PIX

Hoje o Brasil entrou no radar dos Estados Unidos de novo. O motivo? A boa e velha pirataria. Segundo eles, estamos deixando rolar solto a venda de produtos falsificados, desbloqueio de videogames, caixinhas de IPTV pirata e tudo mais que aparece em lugares como a ‘25 de Março’, no centro de São Paulo.

Nada muito novo sob o sol. O Brasil já foi citado outras vezes em relatórios internacionais por supostamente não proteger direito a propriedade intelectual. Mas agora o buraco é mais embaixo: os EUA abriram uma investigação formal usando a tal da Seção 301, uma lei deles que permite aplicar sanções comerciais contra países considerados desleais no comércio.

Em outras palavras, se eles não gostarem da resposta do Brasil, podem cobrar ainda mais tarifas em cima dos nossos produtos, ou dificultar negociações. Tudo isso por conta da pirataria. Sim, mais tarifas. Porque parece que não basta exportar soja, carne e minério: a gente também tem que seguir as regras do jogo deles, mesmo quando o jogo ignora nossas desigualdades.

E tem mais: o relatório ainda menciona um certo desconforto com o crescimento do Pix como meio de pagamento rápido e difícil de rastrear em transações ilegais. Em tom de crítica velada, os EUA apontam que o Pix pode estar facilitando esse “mercado informal digital”, como se a solução fosse travar a tecnologia em vez de enfrentar a desigualdade que sustenta esse sistema.

Mas peraí. A conversa não pode ser só sobre leis, comércio e métodos de pagamento. Tem uma questão mais profunda rolando aqui. Porque o que os EUA chamam de “ameaça à indústria criativa” é, pra muita gente aqui, a única forma de ter acesso a cultura, diversão e tecnologia. Em um país tão desigual quanto o nosso, nem todo mundo pode pagar por um jogo original, um streaming, um canal por assinatura. Não é questão de escolha. É questão de realidade.

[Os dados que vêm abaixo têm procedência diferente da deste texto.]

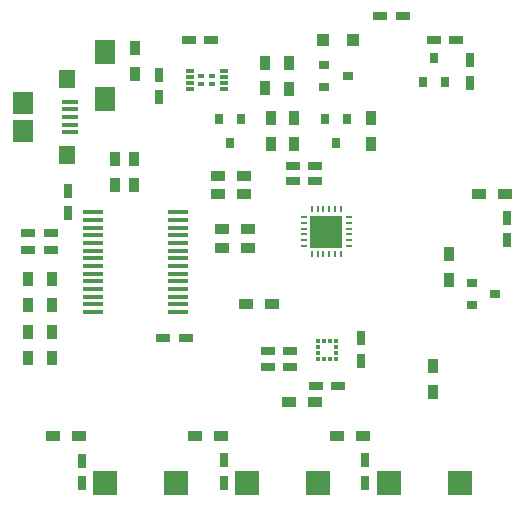
<source format=gbr>
G04 #@! TF.FileFunction,Paste,Top*
%FSLAX46Y46*%
G04 Gerber Fmt 4.6, Leading zero omitted, Abs format (unit mm)*
G04 Created by KiCad (PCBNEW 4.0.6) date 03/11/18 13:26:33*
%MOMM*%
%LPD*%
G01*
G04 APERTURE LIST*
%ADD10C,0.100000*%
%ADD11R,1.750000X0.450000*%
%ADD12R,0.750000X1.200000*%
%ADD13R,1.200000X0.750000*%
%ADD14R,1.000000X1.000000*%
%ADD15R,1.700000X2.000000*%
%ADD16R,1.700000X1.900000*%
%ADD17R,1.350000X0.400000*%
%ADD18R,1.400000X1.600000*%
%ADD19R,0.900000X1.200000*%
%ADD20R,1.200000X0.900000*%
%ADD21R,2.000000X2.000000*%
%ADD22R,0.750000X0.300000*%
%ADD23R,0.525000X0.435000*%
%ADD24R,0.300000X0.300000*%
%ADD25R,0.900000X0.800000*%
%ADD26R,0.800000X0.900000*%
%ADD27R,0.580000X0.250000*%
%ADD28R,0.250000X0.580000*%
%ADD29R,2.700000X2.700000*%
G04 APERTURE END LIST*
D10*
D11*
X81600000Y-86025000D03*
X81600000Y-85375000D03*
X81600000Y-84725000D03*
X81600000Y-84075000D03*
X81600000Y-83425000D03*
X81600000Y-82775000D03*
X81600000Y-82125000D03*
X81600000Y-81475000D03*
X81600000Y-80825000D03*
X81600000Y-80175000D03*
X81600000Y-79525000D03*
X81600000Y-78875000D03*
X81600000Y-78225000D03*
X81600000Y-77575000D03*
X74400000Y-77575000D03*
X74400000Y-78225000D03*
X74400000Y-78875000D03*
X74400000Y-79525000D03*
X74400000Y-80175000D03*
X74400000Y-80825000D03*
X74400000Y-81475000D03*
X74400000Y-82125000D03*
X74400000Y-82775000D03*
X74400000Y-83425000D03*
X74400000Y-84075000D03*
X74400000Y-84725000D03*
X74400000Y-85375000D03*
X74400000Y-86025000D03*
D12*
X80000000Y-65950000D03*
X80000000Y-67850000D03*
D13*
X84450000Y-63000000D03*
X82550000Y-63000000D03*
X98775000Y-60950000D03*
X100675000Y-60950000D03*
X93250000Y-73660000D03*
X91350000Y-73660000D03*
X93250000Y-74930000D03*
X91350000Y-74930000D03*
D12*
X109500000Y-78050000D03*
X109500000Y-79950000D03*
X97100000Y-88250000D03*
X97100000Y-90150000D03*
D13*
X91150000Y-90700000D03*
X89250000Y-90700000D03*
D12*
X72300000Y-77650000D03*
X72300000Y-75750000D03*
D13*
X91150000Y-89300000D03*
X89250000Y-89300000D03*
X103300000Y-63000000D03*
X105200000Y-63000000D03*
D12*
X106330000Y-66590000D03*
X106330000Y-64690000D03*
D13*
X93320000Y-92240000D03*
X95220000Y-92240000D03*
X82290000Y-88210000D03*
X80390000Y-88210000D03*
X70850000Y-79300000D03*
X68950000Y-79300000D03*
X70850000Y-80800000D03*
X68950000Y-80800000D03*
D12*
X97500000Y-100450000D03*
X97500000Y-98550000D03*
X73500000Y-100500000D03*
X73500000Y-98600000D03*
X85500000Y-100450000D03*
X85500000Y-98550000D03*
D14*
X96450000Y-63000000D03*
X93950000Y-63000000D03*
D15*
X75500000Y-64000000D03*
X75500000Y-68000000D03*
D16*
X68475000Y-70700000D03*
X68475000Y-68300000D03*
D17*
X72500000Y-69500000D03*
X72500000Y-68200000D03*
X72500000Y-68850000D03*
X72500000Y-70150000D03*
X72500000Y-70800000D03*
D18*
X72250000Y-66300000D03*
X72250000Y-72700000D03*
D19*
X78000000Y-65900000D03*
X78000000Y-63700000D03*
X103250000Y-92750000D03*
X103250000Y-90550000D03*
X98000000Y-71800000D03*
X98000000Y-69600000D03*
X91500000Y-69600000D03*
X91500000Y-71800000D03*
X89500000Y-69610000D03*
X89500000Y-71810000D03*
D20*
X85060000Y-74530000D03*
X87260000Y-74530000D03*
X87260000Y-76030000D03*
X85060000Y-76030000D03*
D19*
X91000000Y-64900000D03*
X91000000Y-67100000D03*
X89000000Y-67090000D03*
X89000000Y-64890000D03*
X77880000Y-73030000D03*
X77880000Y-75230000D03*
X76280000Y-73030000D03*
X76280000Y-75230000D03*
D20*
X109290000Y-76030000D03*
X107090000Y-76030000D03*
D19*
X68976198Y-87726768D03*
X68976198Y-89926768D03*
X70976198Y-87726768D03*
X70976198Y-89926768D03*
D20*
X85400000Y-79000000D03*
X87600000Y-79000000D03*
X85400000Y-80600000D03*
X87600000Y-80600000D03*
X91050000Y-93650000D03*
X93250000Y-93650000D03*
X87429602Y-85368580D03*
X89629602Y-85368580D03*
X83100000Y-96520000D03*
X85300000Y-96520000D03*
X71070000Y-96530000D03*
X73270000Y-96530000D03*
X95090000Y-96530000D03*
X97290000Y-96530000D03*
D21*
X105500000Y-100500000D03*
X99500000Y-100500000D03*
X81500000Y-100500000D03*
X75500000Y-100500000D03*
X93500000Y-100500000D03*
X87500000Y-100500000D03*
D22*
X82612500Y-65612500D03*
X82612500Y-66112500D03*
X82612500Y-66612500D03*
X82612500Y-67112500D03*
X85512500Y-67112500D03*
X85512500Y-66612500D03*
X85512500Y-66112500D03*
X85512500Y-65612500D03*
D23*
X84500000Y-66725000D03*
X84500000Y-66000000D03*
X83625000Y-66725000D03*
X83625000Y-66000000D03*
D24*
X93500000Y-88500000D03*
X93500000Y-89000000D03*
X93500000Y-89500000D03*
X93500000Y-90000000D03*
X94000000Y-88500000D03*
X94000000Y-90000000D03*
X94500000Y-88500000D03*
X94500000Y-90000000D03*
X95000000Y-88500000D03*
X95000000Y-89000000D03*
X95000000Y-89500000D03*
X95000000Y-90000000D03*
D19*
X104620000Y-81110000D03*
X104620000Y-83310000D03*
D25*
X106500000Y-83550000D03*
X106500000Y-85450000D03*
X108500000Y-84500000D03*
D26*
X95950000Y-69700000D03*
X94050000Y-69700000D03*
X95000000Y-71700000D03*
X87000000Y-69700000D03*
X85100000Y-69700000D03*
X86050000Y-71700000D03*
D25*
X94000000Y-65100000D03*
X94000000Y-67000000D03*
X96000000Y-66050000D03*
D26*
X102350000Y-66500000D03*
X104250000Y-66500000D03*
X103300000Y-64500000D03*
D19*
X68976198Y-83226768D03*
X68976198Y-85426768D03*
X70976198Y-83226768D03*
X70976198Y-85426768D03*
D27*
X92287500Y-77950000D03*
X92287500Y-78450000D03*
X92287500Y-78950000D03*
X92287500Y-79450000D03*
X92287500Y-79950000D03*
X92287500Y-80450000D03*
D28*
X92950000Y-81112500D03*
X93450000Y-81112500D03*
X93950000Y-81112500D03*
X94450000Y-81112500D03*
X94950000Y-81112500D03*
X95450000Y-81112500D03*
D27*
X96112500Y-80450000D03*
X96112500Y-79950000D03*
X96112500Y-79450000D03*
X96112500Y-78950000D03*
X96112500Y-78450000D03*
X96112500Y-77950000D03*
D28*
X95450000Y-77287500D03*
X94950000Y-77287500D03*
X94450000Y-77287500D03*
X93950000Y-77287500D03*
X93450000Y-77287500D03*
X92950000Y-77287500D03*
D29*
X94200000Y-79200000D03*
M02*

</source>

Sim, tem quem lucre com a pirataria. E isso precisa ser discutido. Mas também tem uma diferença entre quem vende DVD pirata na calçada pra pagar o aluguel e quem fatura milhões com serviços clandestinos. E o problema é que, pro olhar de fora, tudo isso é colocado no mesmo balaio.

Quando os EUA chamam a ‘25 de Março’ de “mercado notório”, o recado é claro: “vocês não estão fazendo nada pra resolver isso”. Mas a gente também pode responder: “e vocês, o que têm feito pra combater a exclusão digital e cultural que também vem do modelo de mercado de vocês?”

Pode parecer que a gente está sempre batendo na mesma tecla, e talvez até soe repetitivo falar disso de novo. Mas a verdade é que a pirataria no Brasil é reflexo de um sistema injusto. Não é só sobre burlar a lei. É sobre sobreviver, participar, se entreter, aprender, se sentir incluído.

E não, isso não significa passar pano ou dizer que tudo está certo. Mas também não dá pra tratar o tema com a mesma lógica de quem vê o mundo da janela de um prédio espelhado em Nova York.

Se os EUA querem pressionar, beleza. Mas talvez a melhor resposta do Brasil não seja apenas colocar mais fiscal na rua. Talvez seja abrir um debate mais honesto sobre por que o acesso à cultura, à arte e ao conhecimento ainda é visto como privilégio.

Esse é o ponto.

E a gente precisa enfrentar isso de frente, com coragem e sem vergonha de continuar essa discussão.